Rozdział 395 Negocjacje
Don Adrik kipiał ze złości. Jego starannie opracowany plan zawiódł, a wszystko poszło katastrofalnie źle, przecząc jego oczekiwaniom. Głupio wierzył, że może zmusić wielkiego Leonarda Morellego do poddania się jego żądaniom. Cóż za śmieszny pomysł! Nikt na tym świecie nie mógłby zmusić nieugiętego Leonarda Morellego do poddania się ich woli. Adrik miał się dowiedzieć, w najsurowszy sposób, że popełnił poważny błąd, wzywając tam Leonarda.
Jego twarz była zaczerwieniona, a on stracił wszelki rozsądek, gdy szczekał rozkazy do swoich ludzi, nakazując im skierować broń w stronę Leonarda.

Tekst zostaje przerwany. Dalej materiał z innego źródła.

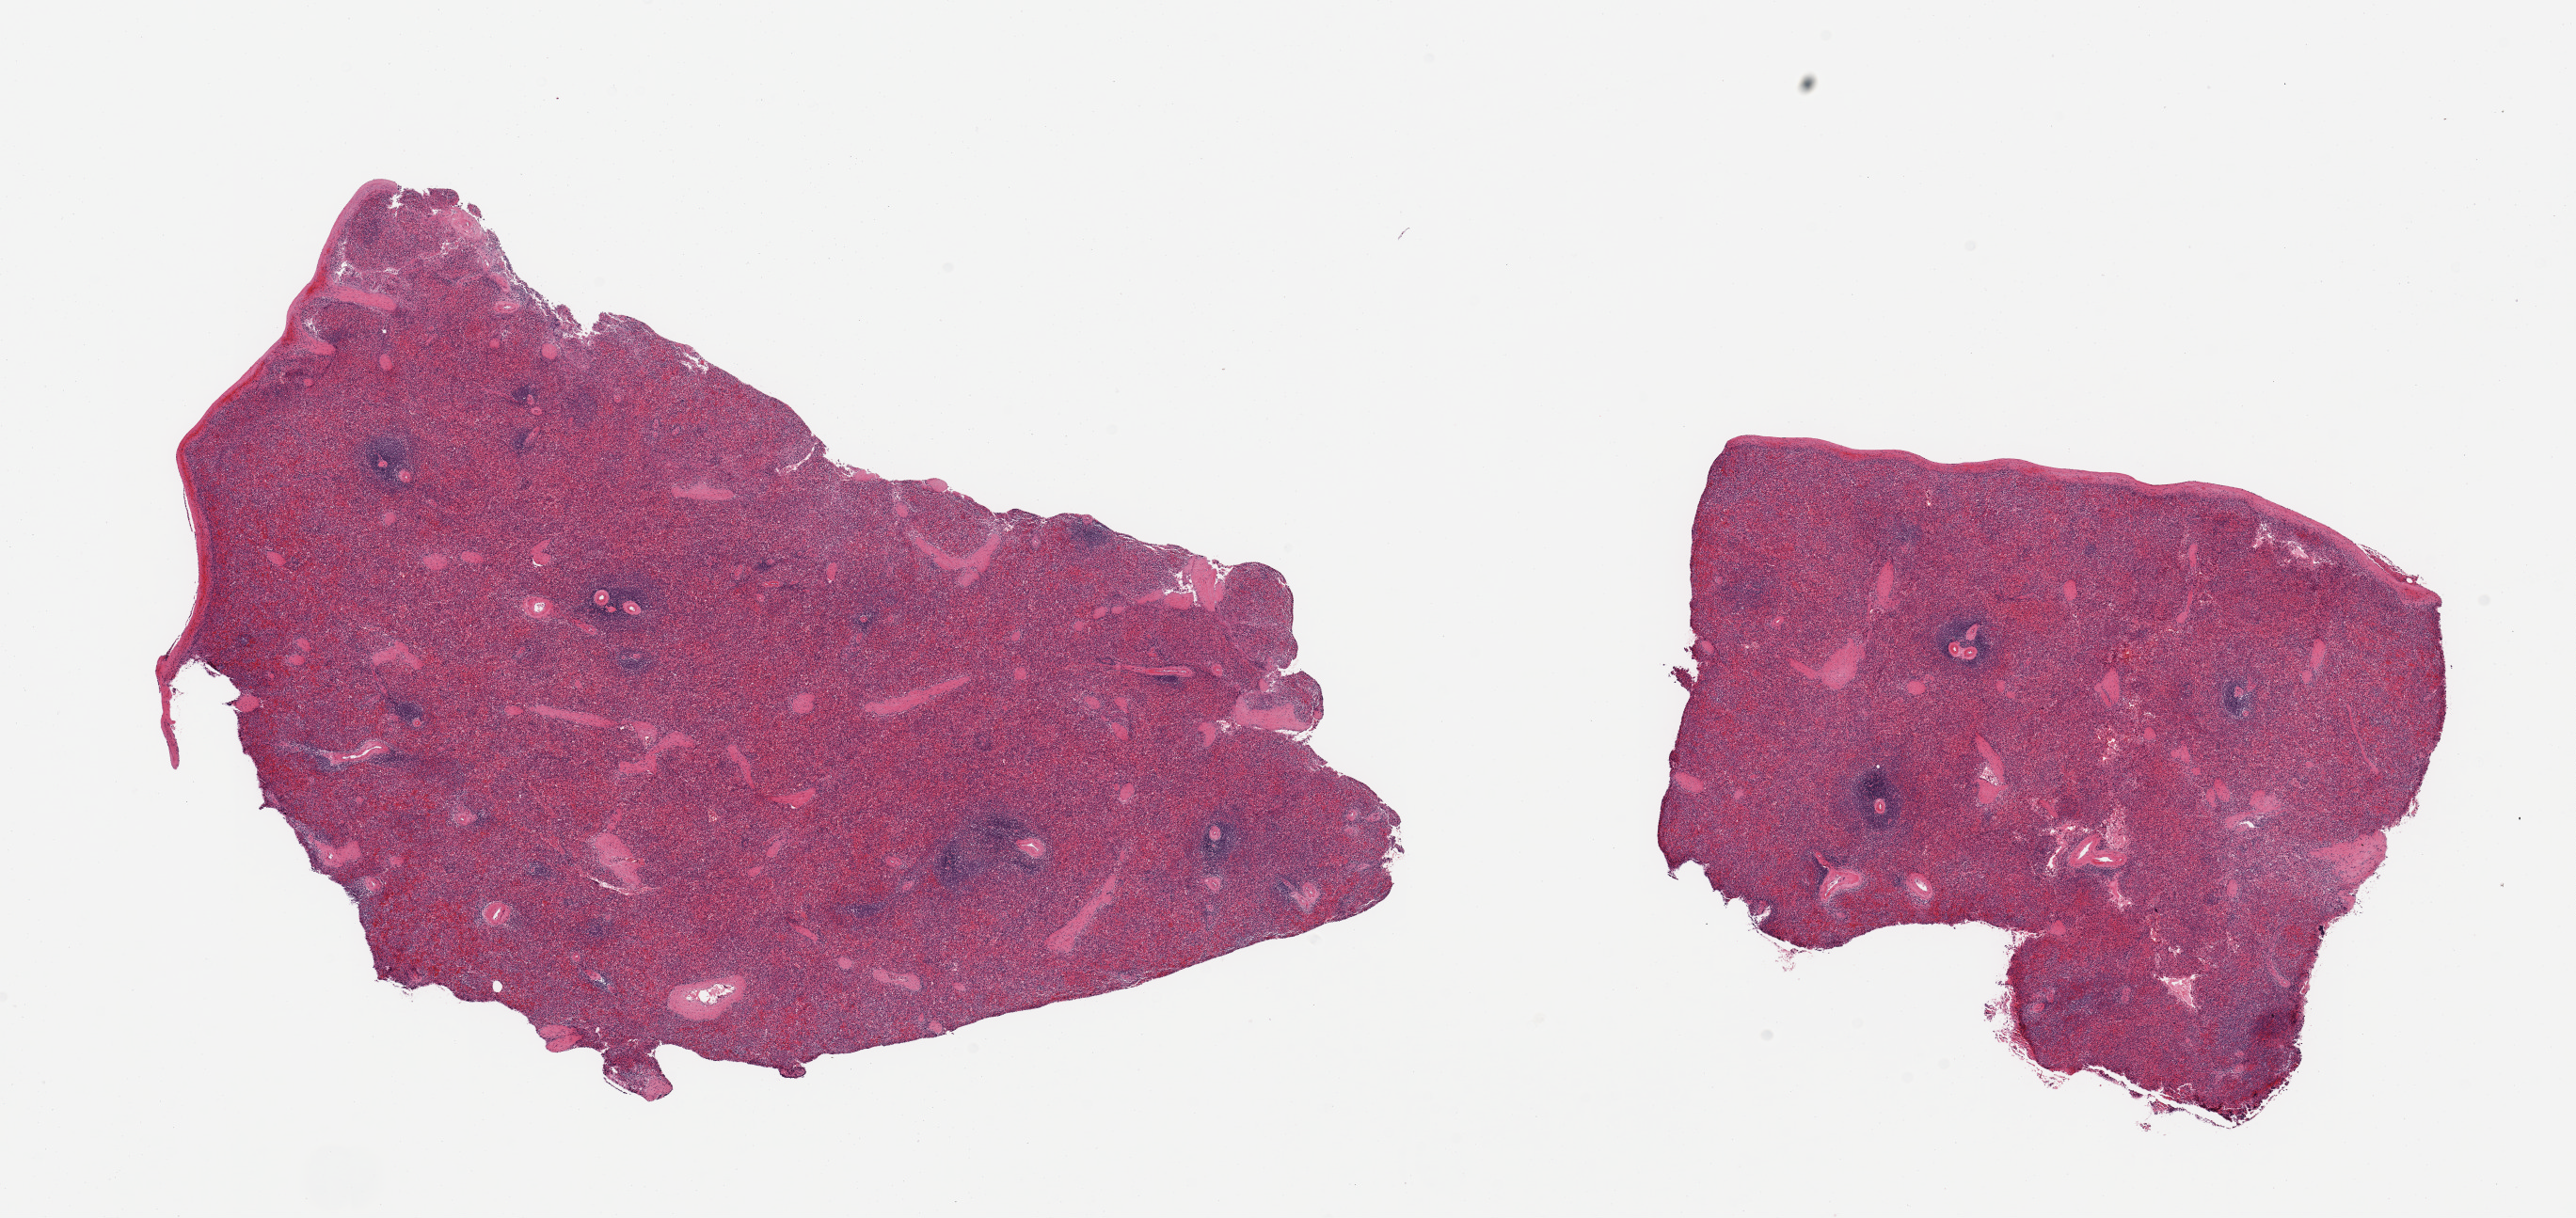
Digitized haematoxylin and eosin-stained section — low-resolution overview of the scanned area, about 21.7 x 10.2 mm (acquisition: 20x scan). PAXgene-fixed, paraffin-embedded tissue. Section of spleen (target tissue). Tissue donor sample. Donor sex: male.
Reviewer comment on this tissue sample: 2 pieces; congestion.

Gniew przyćmił jego osąd, czyniąc go ślepym na rzeczywistość, że Leonardo Morelli był synonimem samej śmierci. Czy nie rozumieli niebezpiecznej ścieżki, którą podążali?
Czy Adrik naprawdę wierzył, że Leonardo podda się tylko dlatego, że udało mu się utrzymać żonę Leonarda z dala od niego przez jeden dzień? Takie urojenia istniały tylko w pokręconym umyśle Adrika. Leonardo pozostał opanowany, obserwując, jak trzymają broń mocno, i nie mógł powstrzymać się od chichotu z ich głupoty. Ci głupcy nigdy nie byliby w stanie przebić się przez fortecę jego umysłu.